First, considering the volatility of the prices of crypto coins, the market makers and takers help in keeping these prices on a crypto exchange in control.

The market taker and maker model also prevents the takers to deplete the liquidity in the market created by the market makers because they can never place orders that cannot be filled.

Finally, the market taker-maker model ensures that the price of the crypto assets remains steady over time.

This model also ensures enhancement of liquidity of the assets which helps in boosting up the transaction time.

Though the market makers pay less and the market takers pay more in transaction fees, they can make the best use of the liquidity created by the market makers allowing a speedy fulfillment of the orders and enhancing the attractiveness of the trading platforms.
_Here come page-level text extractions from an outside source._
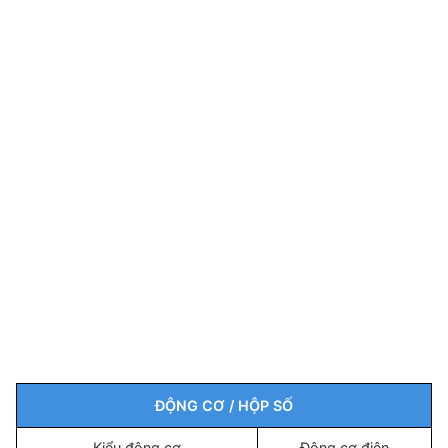
ĐỘNG CƠ / HỘP SỐ
Kiểu động cơ
Động cơ điện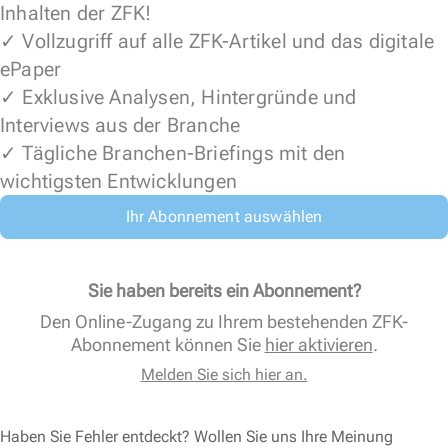
Inhalten der ZFK!
✓ Vollzugriff auf alle ZFK-Artikel und das digitale
ePaper
✓ Exklusive Analysen, Hintergründe und
Interviews aus der Branche
✓ Tägliche Branchen-Briefings mit den
wichtigsten Entwicklungen
Ihr Abonnement auswählen
Sie haben bereits ein Abonnement?
Den Online-Zugang zu Ihrem bestehenden ZFK-
Abonnement können Sie
hier aktivieren
.
Melden Sie sich hier an.
Haben Sie Fehler entdeckt? Wollen Sie uns Ihre Meinung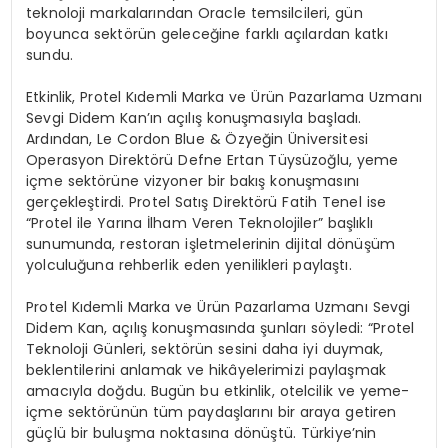
teknoloji markalarından Oracle temsilcileri, gün
boyunca sektörün geleceğine farklı açılardan katkı
sundu.
Etkinlik, Protel Kıdemli Marka ve Ürün Pazarlama Uzmanı
Sevgi Didem Kan’ın açılış konuşmasıyla başladı.
Ardından, Le Cordon Blue & Özyeğin Üniversitesi
Operasyon Direktörü Defne Ertan Tüysüzoğlu, yeme
içme sektörüne vizyoner bir bakış konuşmasını
gerçekleştirdi. Protel Satış Direktörü Fatih Tenel ise
“Protel ile Yarına İlham Veren Teknolojiler” başlıklı
sunumunda, restoran işletmelerinin dijital dönüşüm
yolculuğuna rehberlik eden yenilikleri paylaştı.
Protel Kıdemli Marka ve Ürün Pazarlama Uzmanı Sevgi
Didem Kan, açılış konuşmasında şunları söyledi: “Protel
Teknoloji Günleri, sektörün sesini daha iyi duymak,
beklentilerini anlamak ve hikâyelerimizi paylaşmak
amacıyla doğdu. Bugün bu etkinlik, otelcilik ve yeme-
içme sektörünün tüm paydaşlarını bir araya getiren
güçlü bir buluşma noktasına dönüştü. Türkiye’nin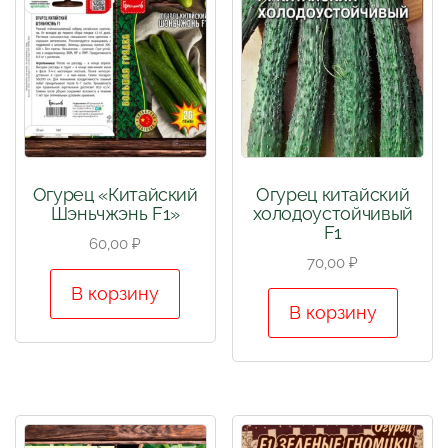
Огурец «Китайский
Огурец китайский
Шэньчжэнь F1»
холодоустойчивый
F1
60,00
₽
70,00
₽
В корзину
В корзину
Therefore, to conclude, it can be said that the market makers and takers are both necessary for a crypto market to keep the assets safe, liquid, and free from being affected due to huge orders or malicious manipulation.

Conclusion

To sum up, it can be said that market makers and takers are both important for a platform to exist and survive. After reading this article, the concept should be clear and now you can easily decide whether you are a market maker or a taker.